Se, algum dia, você assistiu a uma ópera, é bem provável que tenha sido em outro idioma - em geral, italiano, alemão ou francês. Pois, no último sábado (2), na Capital, a Orquestra Sinfônica de Porto Alegre (Ospa) e um grupo de talentosos cantores-atores, apresentou um espetáculo do gênero em língua portuguesa, ou melhor, em “bom gauchês”.
Com direito a “bah”, “capaz” e outros termos que conhecemos bem, os artistas encenaram a opereta Os Bacharéis, escrita no fim do século 19 pelos gaúchos José Gomes Mendes e Simões Lopes Neto - aquele mesmo, de Contos Gauchescos (1912) e Lendas do Sul (1913).
Delicioso e surpreendentemente atual, o texto é uma comédia de costumes criada em Pelotas, há cerca de 130 anos, para tirar sarro dos filhos da elite local que iam estudar fora (na Europa), voltavam “doutores” e se achavam a “última bolachinha do pacote” - não, Simões e José Gomes não escreveram exatamente isso, mas, bem, foi o que quiseram dizer.
Com direção musical de Evandro Matté e direção cênica de Marcelo Ádams, tenores, barítonos e sopranos (no total de 12 cantores líricos, alguns do Coro da Ospa e outros da Companhia de Ópera do Rio Grande do Sul) arrancaram aplausos e gargalhadas do público.
Quem disse que ópera é sempre um drama? "Qual, o quê, estás enganado, vivente!", diria um dos personagens de Os Bacharéis.
É curioso como um espetáculo apresentado pela primeira vez em 1894, no Theatro Sete de Abril, em Pelotas, ainda pode cair nas graças dos espectadores.
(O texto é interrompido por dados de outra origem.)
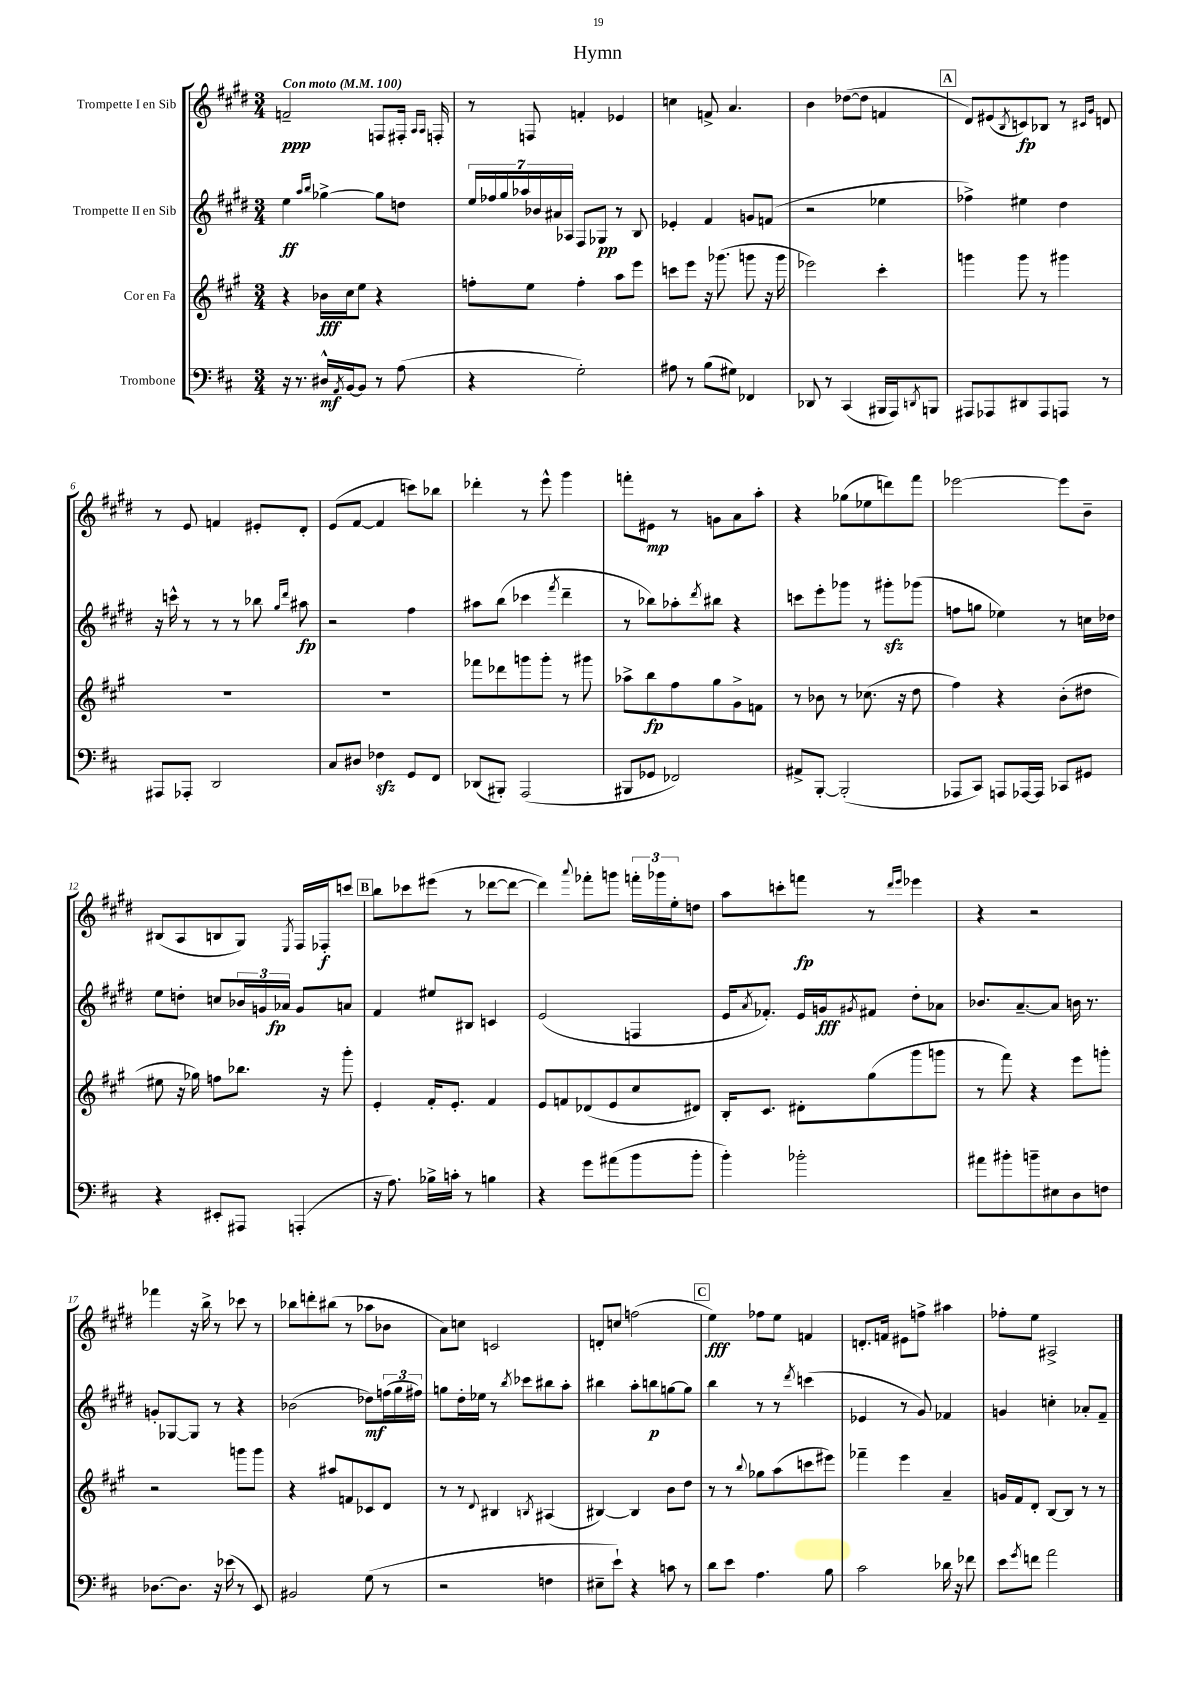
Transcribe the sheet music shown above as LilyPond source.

E é mais legal ainda saber que uma ópera pode até mesmo começar com uma marchinha de carnaval - nesse caso, foi com a famosa Ó abre alas. Não deu outra: a pequena subversão ganhou a plateia no primeiro minuto. É assim que se faz.
O segredo
Estudioso do teatro, professor, encenador e ator experiente, Marcelo Àdams explica que a opereta surgiu como um desdobramento da ópera. Foi uma invenção francesa oitocentista, que tornou o gênero mais leve, com textos cômicos, misturando canto e diálogos falados.
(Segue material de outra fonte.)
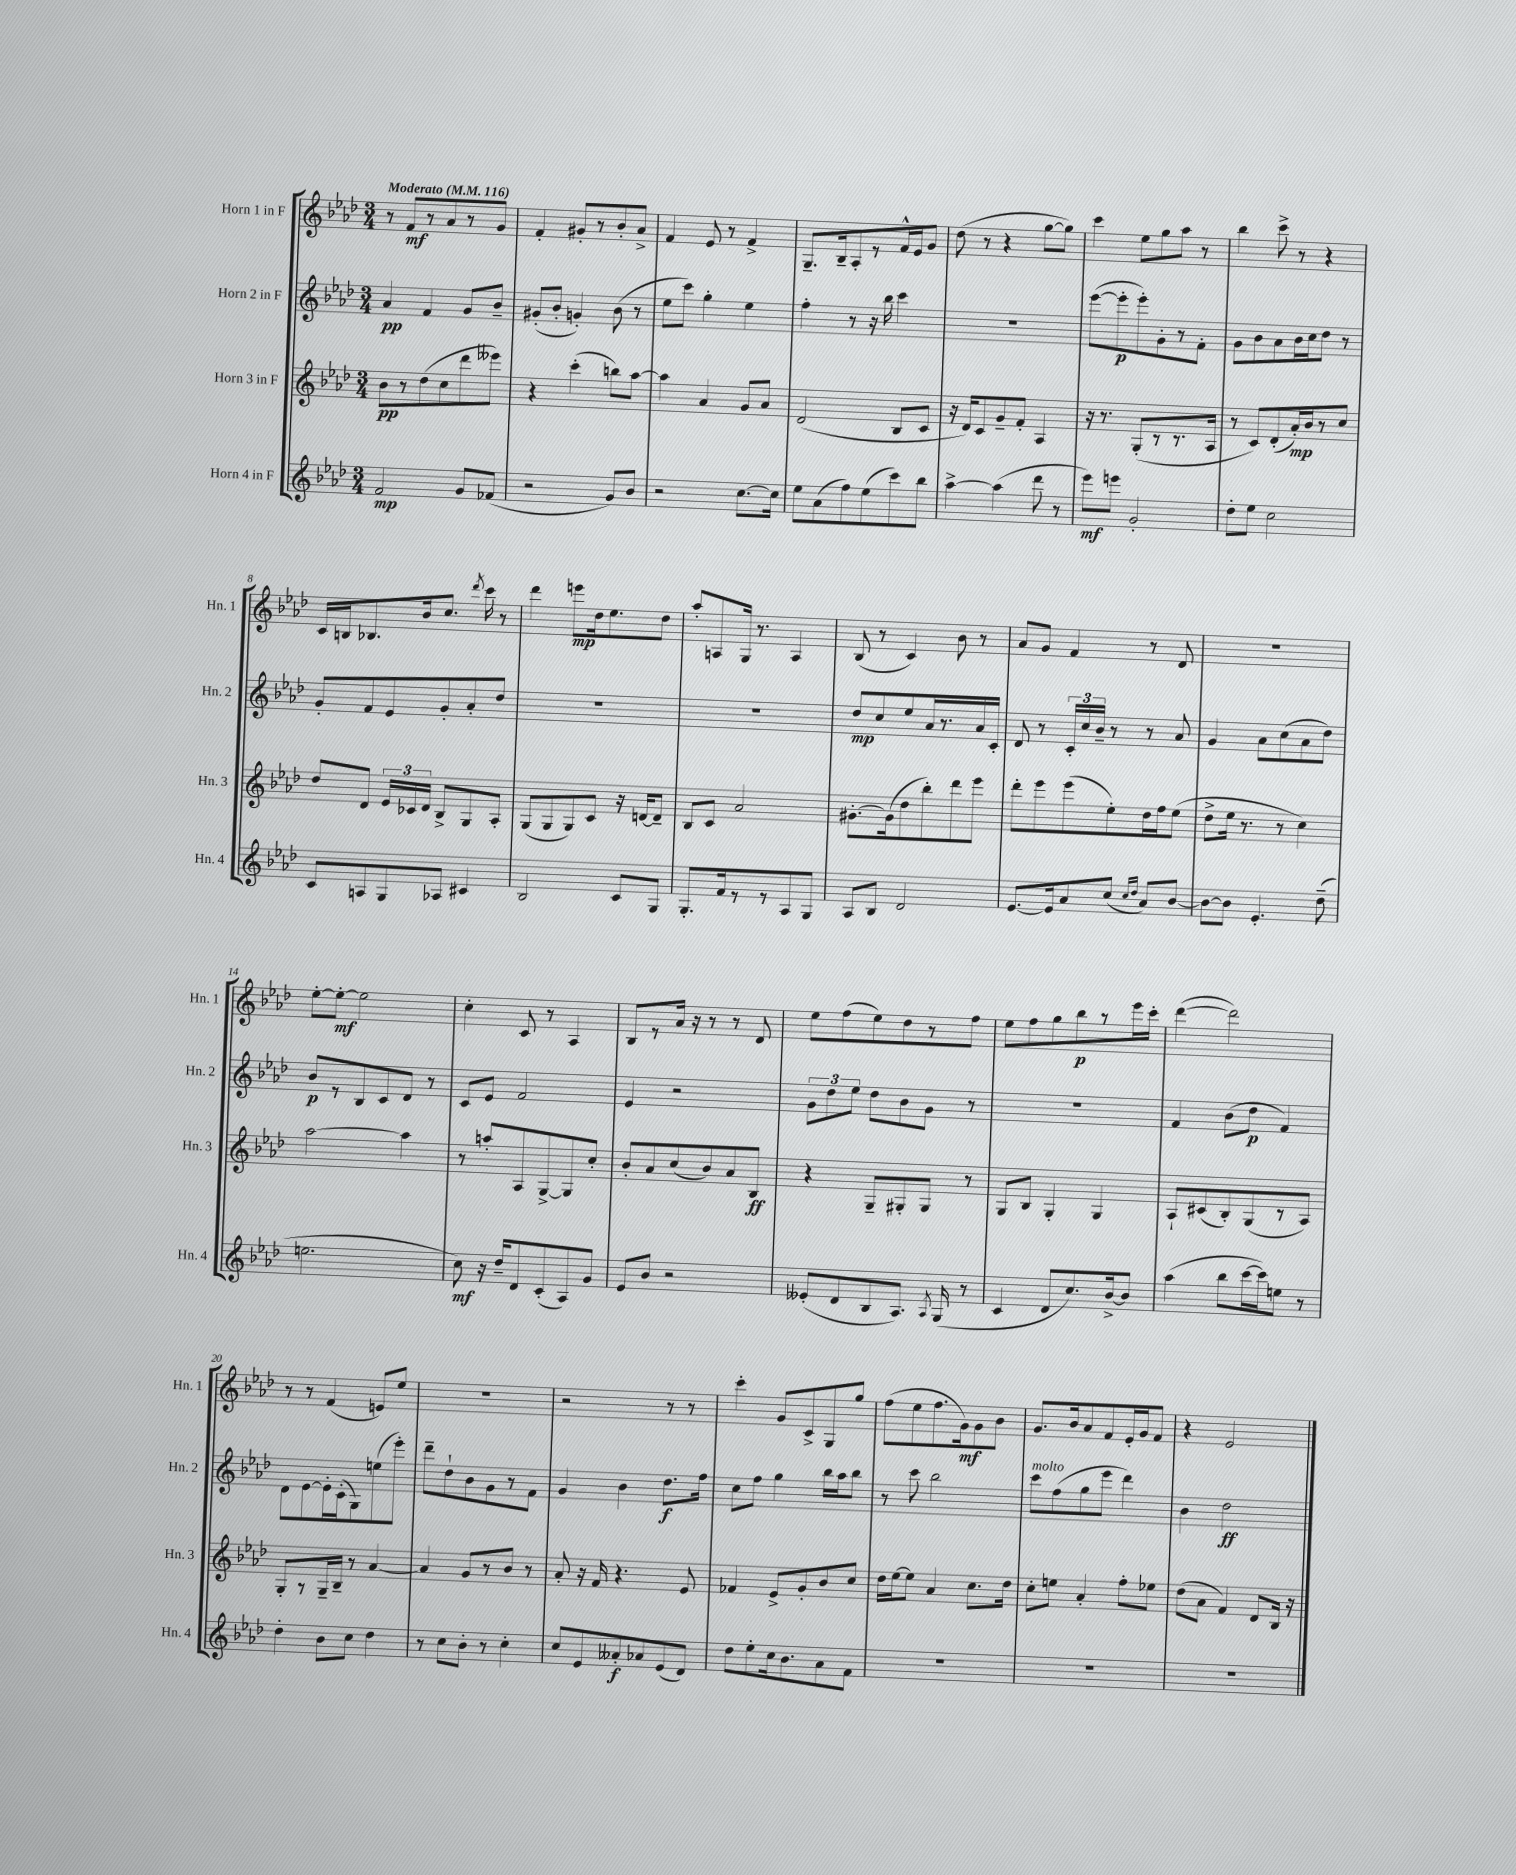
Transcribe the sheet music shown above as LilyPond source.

<<
\new StaffGroup <<
\new Staff = "s0" \with { instrumentName = "Horn 1 in F" shortInstrumentName = "Hn. 1" } {
    \clef treble \key aes \major \numericTimeSignature \time 3/4 \tempo "Moderato" 4 = 116
    \autoBeamOff r8 f'8[\mf r8 aes'8 r8 g'8] |
    f'4-. gis'8[-. r8 bes'8-. aes'8]-> |
    f'4 ees'8 r8 f'4-> |
    g8.[-- bes16-- aes8-. r8 f'16-^ ees'16 g'8] |
    des''8( r8 r4 g''8[~ g''8]) |
    c'''4 ees''8[ g''8 aes''8] r8 |
    bes''4 c'''8-> r8 r4 |
    c'16[ b16 bes8. bes'16 c''8.] \acciaccatura { des'''8 } c'''16 r8 |
    des'''4 e'''8[\mp des''16 ees''8. des''8] |
    aes''8[-. a8 g16] r8. a4 |
    bes8( r8 c'4) bes'8 r8 |
    aes'8[ g'8] f'4 r8 des'8 |
    R2. |
    ees''8[~-. ees''8]~-.\mf ees''2 |
    c''4-. c'8 r8 aes4 |
    bes8[ r8 aes'16] r16 r8 r8 des'8 |
    ees''8[ f''8( ees''8) des''8 r8 f''8] |
    ees''8[ f''8 g''8 bes''8\p r8 ees'''16 c'''16]-. |
    des'''4~( des'''2) |
    r8 r8 f'4( e'8[) ees''8] |
    R2. |
    r2 r8 r8 |
    c'''4-. g'8[ c'8-> g8 g''8] |
    f''8[( ees''8 f''8. g'16\mf) g'8 bes'8] |
    g'8.[ bes'16 aes'8 f'8 ees'16-. g'16 f'8] |
    r4 ees'2 \bar "|." |
}
\new Staff = "s1" \with { instrumentName = "Horn 2 in F" shortInstrumentName = "Hn. 2" } {
    \clef treble \key aes \major \numericTimeSignature \time 3/4
    \autoBeamOff aes'4\pp f'4 g'8[ bes'8]-- |
    gis'8[-.( bes'8]-. g'4-.) bes'8( r8 |
    ees''8[ c'''8]) g''4-. ees''4 |
    f''4-. r8 r16 bes''16 c'''4 |
    R2. |
    ees'''8[~( ees'''8-.\p ees'''8-.) g'8-. r8 f'8]-. |
    g'8[ bes'8 aes'8 bes'16 c''16 des''8] r8 |
    g'8[-. f'8 ees'8 g'8-. aes'8-. des''8] |
    R2. |
    R2. |
    des''8[\mp c''8 ees''8 aes'16 r8. aes'16 c'16]-. |
    des'8 r8 \tuplet 3/2 { c'16[-. c''16 bes'16]-- } r8 r8 aes'8 |
    g'4 aes'8[ c''8( aes'8 des''8]) |
    bes'8[\p r8 bes8 c'8 des'8] r8 |
    c'8[ ees'8] f'2 |
    ees'4 r2 |
    \tuplet 3/2 { g'8[ des''8 ees''8] } des''8[ bes'8 g'8] r8 |
    R2. |
    f'4 bes'8[( des''8]\p f'4) |
    des'8[ ees'8~ ees'16-. c'16-.( g8) e''8( ees'''8]-.) |
    des'''8[-- des''8-! bes'8 g'8 r8 f'8] |
    g'4 bes'4 des''8.[\f f''16] |
    c''8[ f''8] g''4 bes''16[ aes''16 bes''8] |
    r8 c'''8 bes''2 |
    c'''8[^\markup { \italic "molto" } f''8( g''8 ees'''8] des'''4) |
    bes'4 des''2\ff \bar "|." |
}
\new Staff = "s2" \with { instrumentName = "Horn 3 in F" shortInstrumentName = "Hn. 3" } {
    \clef treble \key aes \major \numericTimeSignature \time 3/4
    \autoBeamOff bes'8[\pp r8 des''8( c''8 des'''8 eeses'''8]) |
    r4 c'''4-.( b''8[) aes''8]~ |
    aes''4 aes'4 g'8[ aes'8] |
    des'2( bes8[ c'8] |
    r16 des'16[) c'8 g'8-- f'8]-. aes4 |
    r16 r8. g8[-.( r8 r8. aes16] |
    r8 c'8[) des'8-.( aes'16-.\mp) bes'16 r8 c''8] |
    des''8[ des'8] \tuplet 3/2 { ees'16[ ces'16 des'16] } bes8[-> g8 aes8]-. |
    g8[( g8 g8) c'8] r16 d'16[~ d'8]-- |
    bes8[ c'8] aes'2 |
    gis'8.[~-. gis'16( des''8 bes''8-.) des'''8 ees'''8] |
    des'''8[-. ees'''8 ees'''8( ees''8-.) des''16 f''16 ees''8]( |
    des''8[-> ees''16] r8. r8 c''4) |
    aes''2~ aes''4 |
    r8 a''8[-. aes8 g8~-> g8 c''8]-. |
    bes'8[-. aes'8 c''8( bes'8) aes'8 bes8]\ff |
    r4 g8[-- gis8-. gis8] r8 |
    g8[ bes8] g4-. g4 |
    aes8[-! cis'8( bes8-.) g8( r8 aes8]) |
    g8[-. r8 g16-- bes16]-- r8 aes'4~ |
    aes'4 g'8[ r8 bes'8] r8 |
    aes'8-. r16 f'16 r4. ees'8 |
    fes'4 ees'8[-> g'8-. bes'8 c''8] |
    des''16[ ees''16~ ees''8] aes'4 c''8.[ des''16] |
    c''8[-. e''8] aes'4-. f''8[-. ees''8] |
    des''8[( aes'8] f'4) des'8[ bes16] r16 \bar "|." |
}
\new Staff = "s3" \with { instrumentName = "Horn 4 in F" shortInstrumentName = "Hn. 4" } {
    \clef treble \key aes \major \numericTimeSignature \time 3/4
    \autoBeamOff f'2\mp g'8[ fes'8]( |
    r2 g'8[) bes'8] |
    r2 c''8.[~ c''16] |
    ees''8[ aes'8( f''8) ees''8( c'''8) bes''8] |
    aes''4~-> aes''4( des'''8 r8 |
    ees'''8[\mf) e'''8] g'2-. |
    des''8[-. ees''8] c''2 |
    c'8[ a8 g8 aes8] cis'4 |
    bes2 c'8[ g8] |
    g8.[-. f'16 r8 r8 aes8 g8] |
    aes8[ bes8] des'2 |
    ees'8.[~ ees'16 aes'8 c''8]( \grace { c''16[ des''16] } aes'8[) bes'8]~ |
    bes'8[~ bes'8] ees'4.-. des''8--( |
    e''2. |
    c''8\mf) r16 des''16[-- des'8 c'8-.( aes8) g'8] |
    ees'8[ bes'8] r2 |
    eeses'8[-.( des'8 bes8 aes8.]) \acciaccatura { aes8 } g16( r8 |
    c'4 des'8[ c''8.) bes'16~-> bes'8] |
    aes''4( bes''8[ c'''16~ c'''16) e''8] r8 |
    des''4-. bes'8[ c''8] des''4 |
    r8 c''8[ bes'8]-. r8 c''4-. |
    c''8[ ees'8 aeses'8-.\f aes'8 ees'8( des'8]) |
    des''8[ ees''8-. c''16 bes'8. aes'8 f'8] |
    R2. |
    R2. |
    R2. \bar "|." |
}
>>
>>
No Brasil, como sempre, a criação foi logo adaptada e acabou se tornando a semente do teatro musicado brasileiro. Por aqui, a nova modalidade incorporou ritmos locais aos europeus e alguma "picância", por assim dizer. Os Bacharéis é exatamente isso, com notas ferinas de ironia e crítica social. Esse, talvez, seja um dos segredos do sucesso.
Elenco afinado
Com trajes de época, criados por Daniel Lion, os artistas escalados para dar vida ao texto merecem destaque, porque deram um show à parte no cenário concebido por Yara Balboni.
Em muitos espetáculos do tipo, cantores líricos se limitam a cantar. No caso de Os Bacharéis, dirigidos por Marcelo Ádams, com assistência de Margarida Peixoto, atriz experiente da cena cultural gaúcha, os especialistas da voz mostraram que também sabem atuar. E fazer comédia não é fácil.
Flávio Leite, Sérgio Sisto e Henrique Cambraia (este, uma revelação do teatro do RS nos últimos anos) mandaram bem demais como os irmãos protagonistas do show. Felipe Bertol foi impagável na pele de "Pombinho", Ricardo Barpp criou um padre divertidíssimo e Elisa Machado, Guilherme Roman, Roger Nunez, Cristine Guse, Carolina Braga, Oséas Duarte e Izabella Domingos foram impecáveis.
De volta a Pelotas
Depois da estreia em Porto Alegre, Os Bacharéis será apresentado em Pelotas, onde nasceu. A encenação está marcada para a próxima sexta-feira (8), às 20h30min, no Auditório do Sicredi.